The International Monetary Fund (IMF) has lowered its forecast for global economic growth this year, from 3.7% to 3.4%.
The reduction reflects a weak start to the year in the United States and a number of downgrades to the outlook for several other individual economies.
However there were uplifts for some countries, the largest being the UK.
The global forecast for 2015 is unchanged, with growth predicted to be 4%.
Several countries do receive an upgrade and the largest for 2014 is for the UK - from a 2.8% to a 3.2% expansion of the economy.
It is the latest in a string of upgrades from the IMF and others.
Introducing the new forecasts, the IMF's chief economist Olivier Blanchard said: "The recovery continues, but it remains a weak recovery, indeed a bit weaker than we forecast in April."
Nonetheless he said that the headline - the revision for this year - "makes things look worse than they really are".
That is because, he said, "it largely reflects something that has already happened".

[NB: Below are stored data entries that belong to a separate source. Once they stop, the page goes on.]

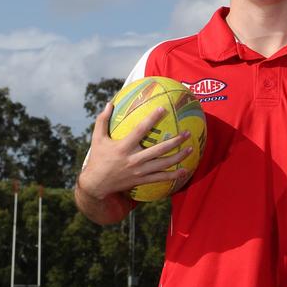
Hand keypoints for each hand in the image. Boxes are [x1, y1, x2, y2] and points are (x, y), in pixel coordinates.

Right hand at [77, 103, 192, 199]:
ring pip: (164, 164)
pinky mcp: (142, 180)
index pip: (140, 130)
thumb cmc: (98, 158)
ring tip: (191, 148)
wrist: (96, 184)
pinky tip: (185, 170)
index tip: (163, 109)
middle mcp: (134, 159)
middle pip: (159, 149)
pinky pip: (161, 178)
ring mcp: (140, 171)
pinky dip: (174, 175)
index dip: (152, 118)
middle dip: (175, 140)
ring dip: (179, 156)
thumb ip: (102, 121)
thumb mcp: (97, 139)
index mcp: (123, 147)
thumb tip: (109, 103)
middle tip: (187, 133)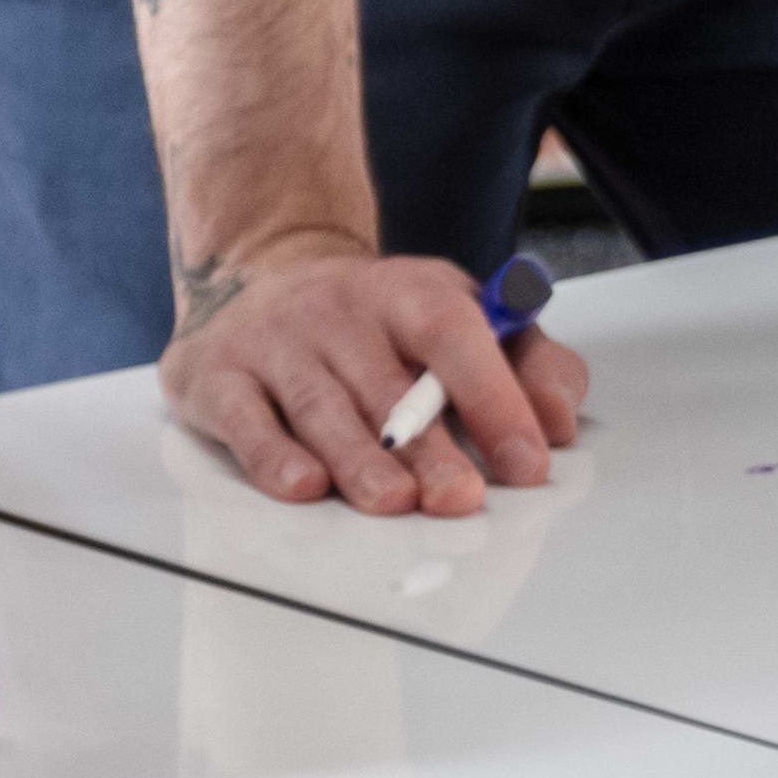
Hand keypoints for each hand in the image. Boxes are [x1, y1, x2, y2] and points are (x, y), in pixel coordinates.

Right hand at [158, 243, 584, 517]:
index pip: (455, 333)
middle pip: (387, 385)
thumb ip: (531, 364)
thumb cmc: (381, 321)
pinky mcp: (218, 377)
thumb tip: (559, 425)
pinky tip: (303, 486)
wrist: (259, 275)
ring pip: (321, 407)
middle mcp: (339, 311)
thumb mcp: (468, 316)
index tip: (526, 461)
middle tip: (459, 498)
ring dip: (359, 460)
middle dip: (427, 448)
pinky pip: (245, 418)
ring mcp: (275, 342)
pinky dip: (272, 456)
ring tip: (392, 502)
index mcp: (409, 292)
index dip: (494, 397)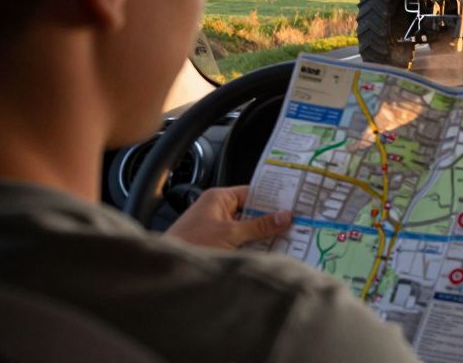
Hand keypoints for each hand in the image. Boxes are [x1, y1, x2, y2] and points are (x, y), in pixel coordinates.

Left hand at [165, 185, 291, 250]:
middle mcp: (217, 210)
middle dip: (270, 219)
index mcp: (218, 198)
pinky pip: (240, 241)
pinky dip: (252, 245)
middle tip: (295, 222)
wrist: (166, 271)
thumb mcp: (230, 234)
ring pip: (246, 228)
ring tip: (288, 237)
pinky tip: (269, 251)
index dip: (272, 199)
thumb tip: (284, 216)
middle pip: (251, 211)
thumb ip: (259, 226)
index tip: (293, 204)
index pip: (252, 192)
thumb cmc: (191, 245)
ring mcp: (216, 228)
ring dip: (262, 234)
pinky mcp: (215, 244)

The weakness at the beginning of 2014 in the United States - the economy contracted sharply in the first three months - will affect the figure for the whole year.
That was due to bad weather and firms meeting demand by running down stocks of goods to a greater extent than had been expected.
There were downward revisions for several emerging economies, with the largest being for Russia, reflecting what the IMF calls "geopolitical tensions".
That country's growth projection for this year is now just 0.2%, a downgrade from the previous World Economic Outlook forecast of 1.3%.
But the IMF referred to that same figure at the end of April, so it cannot fully reflect the most recent intensification of the international political crisis following the loss of the Malaysian airliner.
Brazil's outlook is also markedly weaker, due to a lack of confidence among businesses and consumers.
There is also an upward revision for Spain, one of the countries at the centre of the Eurozone financial crisis - by 0.3 and 0.6 percentage points this year and next.
Even so, the forecasts for Spain are still fairly sluggish by pre-recession standards: 1.2% this year and 1.6% in 2015.